4. Neuren Pharmaceuticals (ASX: NEU)

Potential suitors: Acadia Pharmaceuticals (acquirer), J&J, Biogen

Neuren Pharmaceuticals is one of the ASX’s most elegant biotech stories: a lean, capital-efficient company with a royalty-generating approved drug and a deep pipeline in rare paediatric neurodevelopmental disorders — one of the hottest therapeutic areas in all of biopharma.

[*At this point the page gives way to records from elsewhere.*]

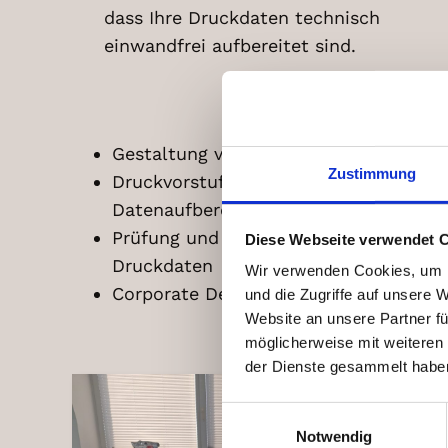
dass Ihre Druckdaten technisch
einwandfrei aufbereitet sind.
Gestaltung von Druckprodukten
Zustimmung
Druckvorstufe und
Datenaufbereitung
Prüfung und Optimierung von
Diese Webseite verwendet 
Druckdaten
Wir verwenden Cookies, um I
Corporate Design
und die Zugriffe auf unsere 
Website an unsere Partner fü
möglicherweise mit weiteren
der Dienste gesammelt habe
Einwilligungsauswahl
Notwendig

Neuren’s first drug, trofinetide, is marketed in North America by Acadia Pharmaceuticals as DAYBUE, the first and only FDA-approved treatment for Rett syndrome. Acadia’s guidance for 2026 points to net sales of US$460–490 million, with potential Neuren royalties of A$70–77 million. Motley Fool Australia European approval was expected in Q1 2026, which would open access to an additional 9,000–12,000 patients. A new powder formulation, DAYBUE STIX, was approved by the FDA in December 2025 and is rolling out commercially.

The real prize, however, is NNZ-2591. This second drug candidate targets four rare childhood brain disorders — Phelan-McDermid syndrome, Angelman syndrome, Pitt Hopkins syndrome, and Prader-Willi syndrome — which together represent a patient population approximately five times larger than the Rett syndrome market. Phase 2 trials showed positive results across three of these conditions, and the company has commenced a Phase 3 trial in Phelan-McDermid syndrome while receiving FDA Fast Track designation, which speeds up the review process.

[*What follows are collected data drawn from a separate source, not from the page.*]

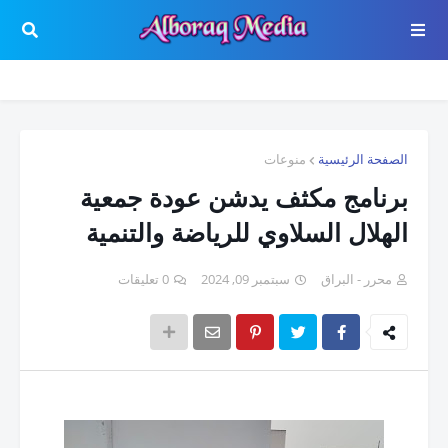
الصفحة الرئيسية
منوعات
برنامج مكثف يدشن عودة جمعية
الهلال السلاوي للرياضة والتنمية
محرر - البراق
سبتمبر 09, 2024
0 تعليقات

The neurodevelopmental rare disease space is currently white-hot for M&A: J&J acquired Intra-Cellular Therapies for $14.6 billion, Novartis put $12 billion into Avidity, and the field more broadly saw CNS/neurology deal value overtake oncology in 2025 for the first time.

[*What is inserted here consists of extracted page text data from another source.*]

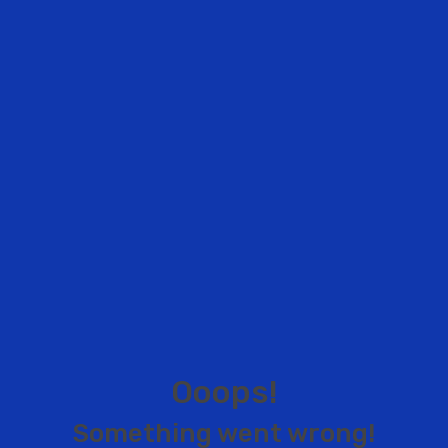
O
o
o
p
s
!
S
o
m
e
t
h
i
n
g
w
e
n
t
w
r
o
n
g
!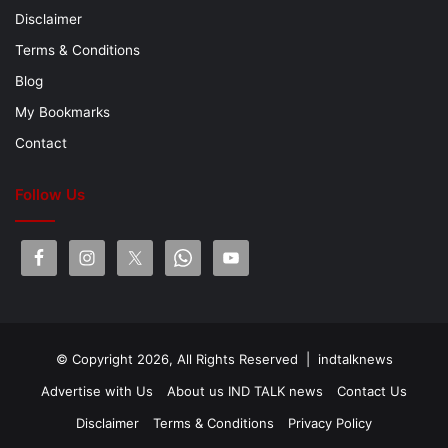
Disclaimer
Terms & Conditions
Blog
My Bookmarks
Contact
Follow Us
© Copyright 2026, All Rights Reserved |
indtalknews
Advertise with Us
About us IND TALK news
Contact Us
Disclaimer
Terms & Conditions
Privacy Policy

The most obvious acquirer is Acadia itself, which already has the commercial infrastructure, the DAYBUE brand, and a deep relationship with Neuren management — buying Neuren outright would convert its existing royalty liability into wholly-owned assets and give it full ownership of NNZ-2591’s multi-indication opportunity. Alternatively, Biogen, which has built a significant rare neurological disease franchise through Spinraza and Aduhelm, would find Neuren’s profile highly complementary.

5. Imugene (ASX: IMU)

Potential suitors: Merck & Co., Bristol Myers Squibb, AbbVie

Imugene is the highest-risk, highest-optionality name on this list. It is a sprawling, pre-revenue clinical-stage company with arguably too many programs spread across too many modalities — but that complexity conceals some genuinely distinctive assets, and crucially, it is run by serial biotech deal-maker Paul Hopper, who has a compelling track record of delivering exits. Most famously, Hopper was the driving force behind Viralytics, an ASX-listed oncolytic virus company that he sold to Merck for $502 million in 2018 — a deal that was driven in large part by Merck’s desire to combine Viralytics’ oncolytic virus Cavatak with Keytruda. The playbook Imugene is running now looks intentionally similar.

Imugene’s lead oncolytic virus program is CF33-hNIS (VAXINIA), a chimeric vaccinia virus developed by Professor Yuman Fong at City of Hope. CF33 is being developed as a combination treatment with existing checkpoint inhibitors on the market, such as Keytruda, with the idea that combining an oncolytic virus with a checkpoint inhibitor can dramatically increase response rates.

Imugene also has Azer-Cel, an allogeneic (off-the-shelf) CD19-targeting CAR-T therapy that recently reported 100% overall response rate in chronic lymphocytic leukaemia and 80% ORR in marginal zone lymphoma in Phase 1b — exceptional results in anyone’s book. Its B-cell immunotherapy platform includes PD1-Vaxx, which aims to induce antibodies that mimic the effect of Keytruda without the manufacturing complexity of a biologic monoclonal antibody.

Imugene is undercapitalised relative to its ambitions and carries considerable execution risk, but the combination of Hopper’s deal-making credentials, the Keytruda combination angle, and the emerging Azer-Cel data gives this company a plausible pathway to a big pharma conversation, particularly with Merck, which has done the Hopper deal before (the 2018 acquisition of Viralytics) and knows exactly what these assets could mean for the post-2028 Keytruda franchise.